As more evidence emerges of the health benefits of new diabetes and weight loss medications, the FDA has approved Novo Nordisk’s semaglutide for heart disease and Eli Lilly’s tirzepatide for sleep apnea.
Meanwhile, ongoing trials by the companies are exploring the potential of these drugs to treat additional conditions. A new observational study from Washington University in St. Louis has provided further insights into both the advantages and risks of these treatments.
Published Monday in Nature Medicine, the study suggests that these new medications may lower the risk of Alzheimer’s disease and substance abuse disorders but may increase the likelihood of digestive problems and arthritis.
The research team analyzed 175 health conditions and identified 42 potential benefits linked to the medications, along with 19 possible risks. The study used health data from the U.S. Department of Veterans Affairs, focusing on 215,970 diabetes patients taking these new drugs. For comparison, the researchers also looked at data from 2.4 million patients using other diabetes treatments.
This is the largest study conducted on this class of drugs, which includes Novo Nordisk’s GLP-1 treatments Ozempic and Wegovy, as well as Eli Lilly’s dual-action GLP-1/GIP agonists Mounjaro and Zepbound.
Ziyad Al-Aly, M.D., the study’s lead researcher and a clinical epidemiologist at Washington University, emphasized in a press conference last week that while the medications offer benefits, they are not without risks. Al-Aly’s team is well-known for their work on long COVID and their research linking air pollution to diabetes and certain heart and kidney diseases.

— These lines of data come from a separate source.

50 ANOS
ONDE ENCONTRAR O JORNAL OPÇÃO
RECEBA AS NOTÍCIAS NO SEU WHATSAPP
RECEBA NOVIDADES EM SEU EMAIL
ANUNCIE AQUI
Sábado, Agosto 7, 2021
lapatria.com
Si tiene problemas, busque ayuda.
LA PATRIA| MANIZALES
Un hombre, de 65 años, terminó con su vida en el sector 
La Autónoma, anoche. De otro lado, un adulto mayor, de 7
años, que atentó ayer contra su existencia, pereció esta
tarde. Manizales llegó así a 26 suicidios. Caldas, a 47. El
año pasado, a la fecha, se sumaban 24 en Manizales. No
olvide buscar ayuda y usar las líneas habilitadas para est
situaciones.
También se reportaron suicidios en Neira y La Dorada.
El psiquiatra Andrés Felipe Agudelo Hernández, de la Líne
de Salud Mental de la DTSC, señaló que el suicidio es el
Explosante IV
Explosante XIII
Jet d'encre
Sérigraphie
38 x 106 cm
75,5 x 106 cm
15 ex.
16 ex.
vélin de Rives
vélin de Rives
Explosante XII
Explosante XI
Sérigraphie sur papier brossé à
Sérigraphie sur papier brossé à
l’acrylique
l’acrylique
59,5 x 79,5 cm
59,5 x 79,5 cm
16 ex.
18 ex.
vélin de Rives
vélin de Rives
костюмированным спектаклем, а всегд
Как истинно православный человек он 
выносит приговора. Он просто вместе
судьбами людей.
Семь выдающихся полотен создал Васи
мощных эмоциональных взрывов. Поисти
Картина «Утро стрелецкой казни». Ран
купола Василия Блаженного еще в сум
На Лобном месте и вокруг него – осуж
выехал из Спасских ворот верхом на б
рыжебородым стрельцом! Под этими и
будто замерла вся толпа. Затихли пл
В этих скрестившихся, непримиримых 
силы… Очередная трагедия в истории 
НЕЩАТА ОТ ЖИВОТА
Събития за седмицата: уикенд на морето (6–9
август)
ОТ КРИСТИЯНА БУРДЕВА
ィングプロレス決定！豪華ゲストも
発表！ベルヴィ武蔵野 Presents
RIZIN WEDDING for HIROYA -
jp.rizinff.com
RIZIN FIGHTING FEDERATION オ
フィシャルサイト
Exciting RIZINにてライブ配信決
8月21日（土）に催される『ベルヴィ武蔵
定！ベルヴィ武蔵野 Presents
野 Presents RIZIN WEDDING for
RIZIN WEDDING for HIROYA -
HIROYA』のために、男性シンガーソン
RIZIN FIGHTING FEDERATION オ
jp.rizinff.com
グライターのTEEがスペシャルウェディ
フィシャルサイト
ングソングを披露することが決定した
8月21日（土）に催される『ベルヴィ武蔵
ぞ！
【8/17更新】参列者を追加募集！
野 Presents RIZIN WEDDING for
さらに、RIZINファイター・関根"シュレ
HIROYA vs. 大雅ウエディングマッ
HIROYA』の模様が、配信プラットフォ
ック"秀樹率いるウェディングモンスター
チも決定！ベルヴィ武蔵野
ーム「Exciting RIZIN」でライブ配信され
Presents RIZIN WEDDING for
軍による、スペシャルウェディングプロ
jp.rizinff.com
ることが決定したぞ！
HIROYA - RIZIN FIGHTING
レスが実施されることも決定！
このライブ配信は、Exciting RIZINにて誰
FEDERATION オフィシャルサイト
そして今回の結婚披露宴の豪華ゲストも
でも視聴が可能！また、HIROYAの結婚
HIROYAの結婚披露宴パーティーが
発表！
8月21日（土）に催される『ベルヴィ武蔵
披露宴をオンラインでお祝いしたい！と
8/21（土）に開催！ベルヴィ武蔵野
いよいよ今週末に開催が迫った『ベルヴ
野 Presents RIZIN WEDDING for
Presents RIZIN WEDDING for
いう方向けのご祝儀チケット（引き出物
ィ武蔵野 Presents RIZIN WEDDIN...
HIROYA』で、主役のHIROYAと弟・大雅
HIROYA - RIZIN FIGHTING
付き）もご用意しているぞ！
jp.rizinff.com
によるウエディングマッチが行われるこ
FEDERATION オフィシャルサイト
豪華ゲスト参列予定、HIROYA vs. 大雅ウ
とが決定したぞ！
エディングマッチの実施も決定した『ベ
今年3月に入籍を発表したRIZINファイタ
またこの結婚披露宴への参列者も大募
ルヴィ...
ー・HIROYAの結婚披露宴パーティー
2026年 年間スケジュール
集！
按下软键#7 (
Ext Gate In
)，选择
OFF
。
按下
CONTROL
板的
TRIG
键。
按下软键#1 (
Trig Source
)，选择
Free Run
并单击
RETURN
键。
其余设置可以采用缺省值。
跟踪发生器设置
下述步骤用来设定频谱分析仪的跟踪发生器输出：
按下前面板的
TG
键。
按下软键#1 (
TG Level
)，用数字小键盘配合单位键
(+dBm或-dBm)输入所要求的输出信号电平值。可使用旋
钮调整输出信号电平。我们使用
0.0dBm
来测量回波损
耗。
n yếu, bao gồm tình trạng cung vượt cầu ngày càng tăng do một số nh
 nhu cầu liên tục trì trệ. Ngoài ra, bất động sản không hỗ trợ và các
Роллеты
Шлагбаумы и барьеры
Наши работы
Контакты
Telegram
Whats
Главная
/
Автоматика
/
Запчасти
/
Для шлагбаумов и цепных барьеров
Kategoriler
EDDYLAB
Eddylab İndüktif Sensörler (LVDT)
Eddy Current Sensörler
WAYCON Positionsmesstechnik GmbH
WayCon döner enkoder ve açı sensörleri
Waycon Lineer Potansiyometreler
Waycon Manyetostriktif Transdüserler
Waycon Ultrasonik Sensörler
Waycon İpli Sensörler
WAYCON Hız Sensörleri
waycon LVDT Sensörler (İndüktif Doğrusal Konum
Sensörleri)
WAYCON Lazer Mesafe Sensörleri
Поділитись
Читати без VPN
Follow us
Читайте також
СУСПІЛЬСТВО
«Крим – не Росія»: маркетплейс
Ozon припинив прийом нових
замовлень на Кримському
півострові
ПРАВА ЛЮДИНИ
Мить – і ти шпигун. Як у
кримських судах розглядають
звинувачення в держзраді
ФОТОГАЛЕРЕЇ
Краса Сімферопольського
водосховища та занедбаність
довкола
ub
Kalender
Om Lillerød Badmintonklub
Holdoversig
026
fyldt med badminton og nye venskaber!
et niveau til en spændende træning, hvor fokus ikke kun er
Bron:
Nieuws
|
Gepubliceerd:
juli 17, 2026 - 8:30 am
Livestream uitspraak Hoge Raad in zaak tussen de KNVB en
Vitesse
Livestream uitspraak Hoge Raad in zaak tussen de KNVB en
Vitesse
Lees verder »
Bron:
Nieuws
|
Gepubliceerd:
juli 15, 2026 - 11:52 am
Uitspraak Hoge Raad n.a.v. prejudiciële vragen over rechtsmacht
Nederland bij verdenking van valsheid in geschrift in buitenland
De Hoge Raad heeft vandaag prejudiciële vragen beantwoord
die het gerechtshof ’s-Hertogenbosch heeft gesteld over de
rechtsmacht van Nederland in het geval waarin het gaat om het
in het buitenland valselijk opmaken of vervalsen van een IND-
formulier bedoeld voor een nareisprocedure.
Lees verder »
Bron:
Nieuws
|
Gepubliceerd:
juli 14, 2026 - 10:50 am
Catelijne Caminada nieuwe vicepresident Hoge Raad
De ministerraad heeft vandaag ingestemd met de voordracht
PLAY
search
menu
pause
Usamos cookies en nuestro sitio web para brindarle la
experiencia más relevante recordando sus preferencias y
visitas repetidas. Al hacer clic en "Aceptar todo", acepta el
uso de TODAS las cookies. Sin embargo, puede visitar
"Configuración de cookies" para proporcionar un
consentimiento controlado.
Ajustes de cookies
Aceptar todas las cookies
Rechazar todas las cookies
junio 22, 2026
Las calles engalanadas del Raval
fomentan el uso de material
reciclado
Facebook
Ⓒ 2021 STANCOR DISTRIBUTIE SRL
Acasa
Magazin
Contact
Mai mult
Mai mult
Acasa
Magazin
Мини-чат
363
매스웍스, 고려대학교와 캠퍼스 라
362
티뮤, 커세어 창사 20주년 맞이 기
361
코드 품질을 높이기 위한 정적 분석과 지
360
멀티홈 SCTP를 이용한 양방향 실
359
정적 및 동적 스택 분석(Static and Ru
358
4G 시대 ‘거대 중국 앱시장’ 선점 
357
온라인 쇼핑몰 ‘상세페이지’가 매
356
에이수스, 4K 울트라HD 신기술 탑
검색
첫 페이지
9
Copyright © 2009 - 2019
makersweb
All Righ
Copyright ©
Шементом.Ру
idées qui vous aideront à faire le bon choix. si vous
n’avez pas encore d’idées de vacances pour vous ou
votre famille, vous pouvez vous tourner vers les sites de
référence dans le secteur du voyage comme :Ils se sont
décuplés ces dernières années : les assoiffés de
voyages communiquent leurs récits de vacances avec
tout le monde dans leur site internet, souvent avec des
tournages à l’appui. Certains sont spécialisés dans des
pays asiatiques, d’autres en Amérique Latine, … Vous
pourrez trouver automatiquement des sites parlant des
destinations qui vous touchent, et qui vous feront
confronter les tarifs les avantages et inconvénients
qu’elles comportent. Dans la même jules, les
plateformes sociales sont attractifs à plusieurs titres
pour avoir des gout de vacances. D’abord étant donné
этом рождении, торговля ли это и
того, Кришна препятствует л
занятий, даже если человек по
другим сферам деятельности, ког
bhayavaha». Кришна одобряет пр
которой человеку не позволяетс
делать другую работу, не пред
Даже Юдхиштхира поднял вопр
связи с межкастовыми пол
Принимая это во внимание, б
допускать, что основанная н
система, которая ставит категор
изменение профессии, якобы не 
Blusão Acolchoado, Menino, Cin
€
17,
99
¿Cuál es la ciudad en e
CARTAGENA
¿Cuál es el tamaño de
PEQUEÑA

When it comes to Alzheimer’s and other neurocognitive conditions, the study found that the use of these drugs was associated with a 12% lower risk of developing Alzheimer’s. However, Al-Aly noted that this number is likely higher, as Alzheimer’s symptoms tend to develop over a longer period than the study’s 3.5-year duration.
The study also found that the drugs were linked to a reduction in the use of alcohol, opioids, tobacco, and marijuana. Additionally, they helped lower the risk of schizophrenia episodes and seizures.
Other positive effects observed included a reduction in the risk of heart attacks, strokes, blood clotting, liver cancer, kidney disease, bacterial infections, pneumonia, and Parkinson’s disease.
On the downside, the research revealed that the medications were associated with increased risks of joint pain, inflammation of the pancreas, low blood pressure, fainting, headaches, kidney stones, and a range of digestive issues, including nausea, stomach inflammation, diverticulitis, and hemorrhoids.
“We aimed to create an atlas of associations,” Al-Aly explained. “Our future studies will focus on specific diseases, with controls, and examine how these risks and benefits vary across different populations and subgroups.”
Al-Aly also pointed out apparent contradictions in the findings, such as the increased risk of kidney stones alongside a reduced risk of kidney disease.